Di nome faceva Serse, di cognome Coppi
L’annullamento della Parigi-Roubaix per l’emergenza sanitaria, ci riporta alla mente il fratello del Campionissimo
di Mario Bocchio
Provi una strana sensazione: ogni anno questo luogo ti sembra più bello perché pedali in uno scenario incantevole, però vuoi che finisca il prima possibile avvertendone il pericolo. La Parigi-Roubaix è polvere nel vento, è pavé e leggenda. Nel cuore dell’Inferno del Nord, ci sono stradine di sassi che sono le più famose nella storia del ciclismo: chilometri di mito con le mani salde sul manubrio e le ruote piangenti. È il fascino indiscreto del pavé e la sua feroce pretesa: martirio per molti, gloria dei pochi.

Era il fratello del Campionissimo. Era un suo gregario. Era forse, proprio per il vincolo di sangue, la persona capace di godere della sua più totale fiducia, ma anche di condizionarlo.

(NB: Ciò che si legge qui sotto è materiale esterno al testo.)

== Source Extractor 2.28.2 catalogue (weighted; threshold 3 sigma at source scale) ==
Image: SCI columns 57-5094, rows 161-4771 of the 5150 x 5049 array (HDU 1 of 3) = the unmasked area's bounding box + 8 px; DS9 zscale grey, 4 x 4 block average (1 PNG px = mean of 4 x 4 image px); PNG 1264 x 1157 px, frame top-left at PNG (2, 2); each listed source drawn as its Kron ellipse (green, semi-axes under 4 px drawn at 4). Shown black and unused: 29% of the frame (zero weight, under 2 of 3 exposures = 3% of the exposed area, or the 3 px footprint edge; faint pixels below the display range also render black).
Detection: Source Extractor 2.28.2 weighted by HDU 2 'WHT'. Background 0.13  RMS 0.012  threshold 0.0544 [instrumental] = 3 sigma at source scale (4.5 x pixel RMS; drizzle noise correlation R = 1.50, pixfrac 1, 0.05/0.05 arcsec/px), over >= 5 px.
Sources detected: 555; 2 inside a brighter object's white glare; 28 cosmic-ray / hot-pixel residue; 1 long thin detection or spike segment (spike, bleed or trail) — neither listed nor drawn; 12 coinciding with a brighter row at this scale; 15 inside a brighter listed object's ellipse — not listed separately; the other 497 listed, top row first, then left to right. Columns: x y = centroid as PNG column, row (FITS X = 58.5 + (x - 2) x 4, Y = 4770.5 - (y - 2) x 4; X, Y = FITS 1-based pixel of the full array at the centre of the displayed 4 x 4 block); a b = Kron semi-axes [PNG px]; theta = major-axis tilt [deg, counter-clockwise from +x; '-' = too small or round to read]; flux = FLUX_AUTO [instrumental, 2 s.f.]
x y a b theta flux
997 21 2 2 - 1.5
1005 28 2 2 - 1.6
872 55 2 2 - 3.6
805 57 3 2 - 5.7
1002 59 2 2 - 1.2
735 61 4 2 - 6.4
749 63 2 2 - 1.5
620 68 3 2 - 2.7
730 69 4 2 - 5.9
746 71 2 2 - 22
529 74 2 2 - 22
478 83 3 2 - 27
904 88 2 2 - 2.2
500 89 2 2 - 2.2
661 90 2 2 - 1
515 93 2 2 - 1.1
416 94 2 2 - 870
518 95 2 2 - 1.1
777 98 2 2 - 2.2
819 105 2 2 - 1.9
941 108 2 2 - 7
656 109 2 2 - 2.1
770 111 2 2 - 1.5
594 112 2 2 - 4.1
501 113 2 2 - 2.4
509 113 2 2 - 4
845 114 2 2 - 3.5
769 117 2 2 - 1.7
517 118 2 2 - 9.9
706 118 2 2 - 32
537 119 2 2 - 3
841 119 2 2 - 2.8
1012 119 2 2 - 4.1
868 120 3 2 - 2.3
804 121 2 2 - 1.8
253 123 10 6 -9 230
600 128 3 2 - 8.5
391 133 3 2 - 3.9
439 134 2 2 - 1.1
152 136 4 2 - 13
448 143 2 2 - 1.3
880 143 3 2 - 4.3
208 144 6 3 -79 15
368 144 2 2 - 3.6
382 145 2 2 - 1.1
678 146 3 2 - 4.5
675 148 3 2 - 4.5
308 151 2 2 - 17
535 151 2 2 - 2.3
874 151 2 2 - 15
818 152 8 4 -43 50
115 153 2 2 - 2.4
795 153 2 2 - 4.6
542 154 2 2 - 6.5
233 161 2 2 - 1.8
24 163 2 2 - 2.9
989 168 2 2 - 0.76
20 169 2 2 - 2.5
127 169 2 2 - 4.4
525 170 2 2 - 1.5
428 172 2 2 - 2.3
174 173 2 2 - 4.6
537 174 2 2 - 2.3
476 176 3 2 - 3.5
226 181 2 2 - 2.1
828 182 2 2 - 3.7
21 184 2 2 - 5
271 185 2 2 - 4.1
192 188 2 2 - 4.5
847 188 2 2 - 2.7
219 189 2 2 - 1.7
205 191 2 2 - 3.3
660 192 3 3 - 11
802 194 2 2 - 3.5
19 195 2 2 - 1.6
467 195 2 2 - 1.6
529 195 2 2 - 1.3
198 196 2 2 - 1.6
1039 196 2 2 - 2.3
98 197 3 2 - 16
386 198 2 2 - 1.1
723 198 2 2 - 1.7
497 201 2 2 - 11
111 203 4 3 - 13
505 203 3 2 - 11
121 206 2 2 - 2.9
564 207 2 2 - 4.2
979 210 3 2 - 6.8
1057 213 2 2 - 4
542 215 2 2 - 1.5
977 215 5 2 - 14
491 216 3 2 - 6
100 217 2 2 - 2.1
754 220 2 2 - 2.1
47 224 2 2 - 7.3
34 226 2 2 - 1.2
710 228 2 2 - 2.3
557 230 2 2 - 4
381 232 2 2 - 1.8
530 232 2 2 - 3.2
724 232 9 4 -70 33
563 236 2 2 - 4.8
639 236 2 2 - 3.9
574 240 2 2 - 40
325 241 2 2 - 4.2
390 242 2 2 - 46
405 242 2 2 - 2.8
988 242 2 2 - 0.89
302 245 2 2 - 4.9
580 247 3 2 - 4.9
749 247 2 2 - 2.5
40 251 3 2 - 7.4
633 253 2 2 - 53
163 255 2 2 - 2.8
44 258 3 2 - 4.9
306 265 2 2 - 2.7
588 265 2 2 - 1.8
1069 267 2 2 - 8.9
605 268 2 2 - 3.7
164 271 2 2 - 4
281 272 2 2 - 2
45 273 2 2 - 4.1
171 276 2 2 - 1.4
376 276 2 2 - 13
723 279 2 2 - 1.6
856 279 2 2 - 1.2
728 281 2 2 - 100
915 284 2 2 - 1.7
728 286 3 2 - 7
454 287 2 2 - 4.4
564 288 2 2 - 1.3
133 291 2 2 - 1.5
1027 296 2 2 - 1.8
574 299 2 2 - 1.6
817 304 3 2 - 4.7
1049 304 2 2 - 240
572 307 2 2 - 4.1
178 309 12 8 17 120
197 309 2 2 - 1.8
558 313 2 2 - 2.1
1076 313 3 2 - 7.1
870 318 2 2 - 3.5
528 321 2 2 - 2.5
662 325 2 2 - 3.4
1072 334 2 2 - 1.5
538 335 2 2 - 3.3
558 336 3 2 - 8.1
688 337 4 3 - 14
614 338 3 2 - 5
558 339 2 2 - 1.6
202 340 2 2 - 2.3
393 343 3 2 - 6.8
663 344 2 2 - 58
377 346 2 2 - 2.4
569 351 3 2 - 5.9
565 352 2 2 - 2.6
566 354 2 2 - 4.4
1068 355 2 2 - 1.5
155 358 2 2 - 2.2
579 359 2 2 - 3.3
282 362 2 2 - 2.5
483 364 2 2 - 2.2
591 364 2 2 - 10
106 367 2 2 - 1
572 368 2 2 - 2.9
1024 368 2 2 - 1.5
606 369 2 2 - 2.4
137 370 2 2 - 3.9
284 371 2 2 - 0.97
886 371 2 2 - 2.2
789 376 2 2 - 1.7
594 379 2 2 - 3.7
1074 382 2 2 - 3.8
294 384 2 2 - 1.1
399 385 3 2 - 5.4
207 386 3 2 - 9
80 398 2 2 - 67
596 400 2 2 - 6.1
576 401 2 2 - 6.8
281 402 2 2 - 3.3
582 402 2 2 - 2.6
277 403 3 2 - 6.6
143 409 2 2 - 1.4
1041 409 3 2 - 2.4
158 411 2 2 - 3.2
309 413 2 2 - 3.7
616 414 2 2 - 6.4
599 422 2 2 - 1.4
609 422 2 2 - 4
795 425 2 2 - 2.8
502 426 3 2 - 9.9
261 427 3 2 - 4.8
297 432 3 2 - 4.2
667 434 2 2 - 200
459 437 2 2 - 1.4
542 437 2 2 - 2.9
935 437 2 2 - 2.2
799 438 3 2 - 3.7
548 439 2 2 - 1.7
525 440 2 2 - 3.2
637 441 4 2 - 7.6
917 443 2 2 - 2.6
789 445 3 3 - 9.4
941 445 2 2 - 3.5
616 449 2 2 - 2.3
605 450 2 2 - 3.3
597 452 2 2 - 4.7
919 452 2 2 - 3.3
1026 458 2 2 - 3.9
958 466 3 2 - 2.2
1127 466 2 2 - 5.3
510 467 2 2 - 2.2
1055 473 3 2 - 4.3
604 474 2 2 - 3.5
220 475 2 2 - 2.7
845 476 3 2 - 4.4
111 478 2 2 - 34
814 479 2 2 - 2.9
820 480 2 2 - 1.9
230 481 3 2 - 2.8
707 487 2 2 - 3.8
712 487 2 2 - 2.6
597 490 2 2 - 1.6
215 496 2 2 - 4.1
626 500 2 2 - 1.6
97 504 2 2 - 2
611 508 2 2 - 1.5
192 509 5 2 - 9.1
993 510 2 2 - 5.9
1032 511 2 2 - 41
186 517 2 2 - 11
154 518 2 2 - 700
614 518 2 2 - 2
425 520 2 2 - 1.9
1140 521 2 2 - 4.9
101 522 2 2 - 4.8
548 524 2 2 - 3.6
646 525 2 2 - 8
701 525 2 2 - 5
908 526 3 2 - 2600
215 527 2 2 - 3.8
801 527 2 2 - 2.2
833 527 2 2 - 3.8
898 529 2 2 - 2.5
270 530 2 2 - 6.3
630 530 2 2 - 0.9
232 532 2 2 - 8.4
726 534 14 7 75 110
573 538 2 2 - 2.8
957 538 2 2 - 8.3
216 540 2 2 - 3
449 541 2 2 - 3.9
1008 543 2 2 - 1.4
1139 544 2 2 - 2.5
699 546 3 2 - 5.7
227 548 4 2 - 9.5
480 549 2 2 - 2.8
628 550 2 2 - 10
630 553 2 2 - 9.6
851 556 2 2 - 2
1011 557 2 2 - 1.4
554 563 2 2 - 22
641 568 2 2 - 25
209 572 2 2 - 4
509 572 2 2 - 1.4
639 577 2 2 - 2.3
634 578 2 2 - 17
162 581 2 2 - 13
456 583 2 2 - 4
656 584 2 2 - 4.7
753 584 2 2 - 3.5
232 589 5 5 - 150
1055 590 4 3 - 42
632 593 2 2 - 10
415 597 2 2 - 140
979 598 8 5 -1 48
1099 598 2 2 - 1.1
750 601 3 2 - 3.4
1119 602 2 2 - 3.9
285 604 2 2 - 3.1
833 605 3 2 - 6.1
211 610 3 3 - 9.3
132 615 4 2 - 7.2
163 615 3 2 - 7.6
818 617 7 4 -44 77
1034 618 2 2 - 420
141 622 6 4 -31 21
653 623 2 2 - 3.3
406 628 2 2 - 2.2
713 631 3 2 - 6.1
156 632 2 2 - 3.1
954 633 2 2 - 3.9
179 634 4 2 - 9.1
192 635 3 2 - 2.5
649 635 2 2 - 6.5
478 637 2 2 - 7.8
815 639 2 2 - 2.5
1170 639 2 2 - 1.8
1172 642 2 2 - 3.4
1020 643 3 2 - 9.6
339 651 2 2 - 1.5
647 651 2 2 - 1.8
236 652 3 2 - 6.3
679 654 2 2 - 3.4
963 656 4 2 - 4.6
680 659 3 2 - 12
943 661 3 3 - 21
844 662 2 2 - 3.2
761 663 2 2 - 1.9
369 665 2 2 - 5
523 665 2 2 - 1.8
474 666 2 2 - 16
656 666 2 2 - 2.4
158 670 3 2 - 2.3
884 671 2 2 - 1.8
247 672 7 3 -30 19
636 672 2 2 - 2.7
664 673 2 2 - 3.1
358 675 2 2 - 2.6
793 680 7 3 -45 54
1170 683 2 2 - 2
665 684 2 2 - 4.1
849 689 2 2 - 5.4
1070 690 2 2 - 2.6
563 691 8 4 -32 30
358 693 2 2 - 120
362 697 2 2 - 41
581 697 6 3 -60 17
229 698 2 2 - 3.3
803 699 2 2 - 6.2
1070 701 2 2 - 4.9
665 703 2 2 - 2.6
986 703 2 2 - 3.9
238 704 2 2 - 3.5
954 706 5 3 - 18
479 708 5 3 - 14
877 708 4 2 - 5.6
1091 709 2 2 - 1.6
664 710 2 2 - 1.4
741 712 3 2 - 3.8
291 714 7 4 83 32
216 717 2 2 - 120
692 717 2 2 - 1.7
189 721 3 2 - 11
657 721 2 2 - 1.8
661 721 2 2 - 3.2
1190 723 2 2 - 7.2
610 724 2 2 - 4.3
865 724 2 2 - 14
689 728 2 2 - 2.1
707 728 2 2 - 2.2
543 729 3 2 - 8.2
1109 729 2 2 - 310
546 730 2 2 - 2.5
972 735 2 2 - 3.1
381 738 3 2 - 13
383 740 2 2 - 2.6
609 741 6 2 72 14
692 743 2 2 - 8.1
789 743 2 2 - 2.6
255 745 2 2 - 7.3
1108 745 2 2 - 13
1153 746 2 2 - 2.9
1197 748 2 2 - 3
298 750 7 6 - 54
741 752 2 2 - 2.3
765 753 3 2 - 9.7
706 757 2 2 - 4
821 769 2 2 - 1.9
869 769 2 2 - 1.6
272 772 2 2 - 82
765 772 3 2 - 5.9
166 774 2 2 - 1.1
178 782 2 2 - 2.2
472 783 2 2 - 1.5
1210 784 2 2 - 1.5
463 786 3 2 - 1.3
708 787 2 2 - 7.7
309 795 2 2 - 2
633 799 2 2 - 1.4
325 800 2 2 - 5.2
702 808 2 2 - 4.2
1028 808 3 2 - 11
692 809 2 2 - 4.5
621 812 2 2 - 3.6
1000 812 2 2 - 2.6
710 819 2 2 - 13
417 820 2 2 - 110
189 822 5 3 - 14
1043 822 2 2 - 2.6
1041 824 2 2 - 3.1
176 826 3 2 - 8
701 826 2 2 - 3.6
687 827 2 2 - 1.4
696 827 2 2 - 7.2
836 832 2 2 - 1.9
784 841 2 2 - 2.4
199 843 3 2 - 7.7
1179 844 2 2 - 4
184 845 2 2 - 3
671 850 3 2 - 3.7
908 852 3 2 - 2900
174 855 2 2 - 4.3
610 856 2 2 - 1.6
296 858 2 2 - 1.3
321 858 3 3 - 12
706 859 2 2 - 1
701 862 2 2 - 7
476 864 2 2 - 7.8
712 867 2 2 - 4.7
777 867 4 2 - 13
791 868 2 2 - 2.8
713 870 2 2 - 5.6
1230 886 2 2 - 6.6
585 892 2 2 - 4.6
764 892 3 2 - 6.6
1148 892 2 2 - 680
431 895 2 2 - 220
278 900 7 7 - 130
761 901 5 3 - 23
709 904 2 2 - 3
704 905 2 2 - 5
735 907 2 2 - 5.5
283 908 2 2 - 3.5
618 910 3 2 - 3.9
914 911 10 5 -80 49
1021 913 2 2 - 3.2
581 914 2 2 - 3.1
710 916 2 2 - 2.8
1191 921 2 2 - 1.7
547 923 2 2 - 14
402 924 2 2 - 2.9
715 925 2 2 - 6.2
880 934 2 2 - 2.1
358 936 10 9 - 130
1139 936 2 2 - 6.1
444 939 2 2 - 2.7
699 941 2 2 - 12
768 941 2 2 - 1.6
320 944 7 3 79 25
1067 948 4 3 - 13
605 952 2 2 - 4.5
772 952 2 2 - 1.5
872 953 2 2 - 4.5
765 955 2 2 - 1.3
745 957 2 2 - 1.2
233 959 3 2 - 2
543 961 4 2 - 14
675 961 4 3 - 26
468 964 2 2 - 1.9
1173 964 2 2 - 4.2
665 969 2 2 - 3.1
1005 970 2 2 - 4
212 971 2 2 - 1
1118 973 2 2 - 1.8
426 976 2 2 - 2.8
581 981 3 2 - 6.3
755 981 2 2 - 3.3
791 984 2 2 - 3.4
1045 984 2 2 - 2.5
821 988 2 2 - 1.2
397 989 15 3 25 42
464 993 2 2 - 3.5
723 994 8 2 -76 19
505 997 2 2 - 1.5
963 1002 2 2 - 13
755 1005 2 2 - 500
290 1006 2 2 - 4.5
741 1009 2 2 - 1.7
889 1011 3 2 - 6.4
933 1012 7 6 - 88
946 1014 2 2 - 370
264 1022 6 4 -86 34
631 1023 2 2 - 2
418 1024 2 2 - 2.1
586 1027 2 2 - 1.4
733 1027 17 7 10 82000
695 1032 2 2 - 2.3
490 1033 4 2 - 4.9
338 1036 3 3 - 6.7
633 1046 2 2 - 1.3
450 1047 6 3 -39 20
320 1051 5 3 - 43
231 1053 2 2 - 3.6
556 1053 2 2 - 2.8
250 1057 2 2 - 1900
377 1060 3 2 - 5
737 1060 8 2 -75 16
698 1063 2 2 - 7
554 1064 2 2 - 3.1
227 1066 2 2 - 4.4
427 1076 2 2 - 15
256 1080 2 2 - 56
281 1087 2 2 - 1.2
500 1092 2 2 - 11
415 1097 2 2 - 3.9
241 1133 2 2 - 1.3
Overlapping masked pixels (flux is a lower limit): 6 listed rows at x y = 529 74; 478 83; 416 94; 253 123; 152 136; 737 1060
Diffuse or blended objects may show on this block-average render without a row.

Serse Coppi ebbe un tragico destino. Il 29 giugno del 1951, al Giro del Piemonte, infilò con la ruota un binario del tram, cadde e picchiò la testa a terra, in corso Casale a Torino, a poche centinaia di metri dall’arrivo al Motovelodromo. Le conseguenze dell’incidente non sembrarono in un primo momento gravi, ma dopo essere rientrato in albergo le sue condizioni peggiorarono improvvisamente e l’infortunio si rivelò fatale: fu colpito da un’emorragia cerebrale e morì a soli 28 anni.

Serse Coppi nel 1949 colse nel velodromo di Roubaix la vittoria più importante della sua carriera. Ma quel giorno, non fu il primo a tagliare il traguardo e nemmeno pensava di aver vinto. Era successo che i tre corridori che si trovavano in fuga — il francese André Mahé, il belga Frans Leenen e il basco Jésus-Jacques Moujica quest’ultimo caduto negli ultimi chilometri e, quindi, attardato, giunti davanti al velodromo di Roubaix — confusi dalla fatica, disorientati dalla folla, distratti da auto e moto al seguito della corsa, perfino ingannati da un gendarme, cominciassero a girare intorno al velodromo cercando l’entrata. Infine trovarono un ingresso, ma era quello sbagliato, quello riservato alla stampa. Mahé comunque vinse la volata davanti a Leenen, esultando da vincitore. Serse giunse poco dopo di loro, vincendo la volata del gruppo degli inseguitori.
Ricorda Marco Pastonesi che per avere l’ordine d’arrivo definitivo ci vollero sei mesi. Subito la vittoria fu attribuita a Mahé, che ricevette un mazzo di fiori. Poi pare che lo stesso Fausto spinse Serse e la Bianchi a inoltrare reclamo - Mahé non aveva seguito il percorso ufficiale - e il giudice francese Henri Boudard dichiarò vincitore Serse. La decisione fu comunicata a Mahé mentre stava facendo la doccia. Gli organizzatori si dissociarono dalla giuria e stabilirono di assegnare i premi secondo l’ordine cronologico in cui i concorrenti avevano tagliato il traguardo. Cinque giorni più tardi, la Federazione francese ribaltò la decisione della giuria e confermò la vittoria di Mahé. Su ricorso della Federazione italiana, in agosto quella internazionale, l’Uci, giudicò che non esistevano vincitori: la corsa doveva ritenersi annullata. A questo punto si appellarono sia la Federazione francese sia quella italiana. E in novembre (!) la Federazione internazionale sentenziò finalmente che avevano vinto tutti e due: Mahé e Serse Coppi. Primi a pari merito.
L’anno dopo, come a voler mettere tutti d’accordo, ci pensò proprio Fostò. Arrivò primo. Si tratta ancora oggi del secondo successo di un corridore piemontese nell’Inferno del Nord.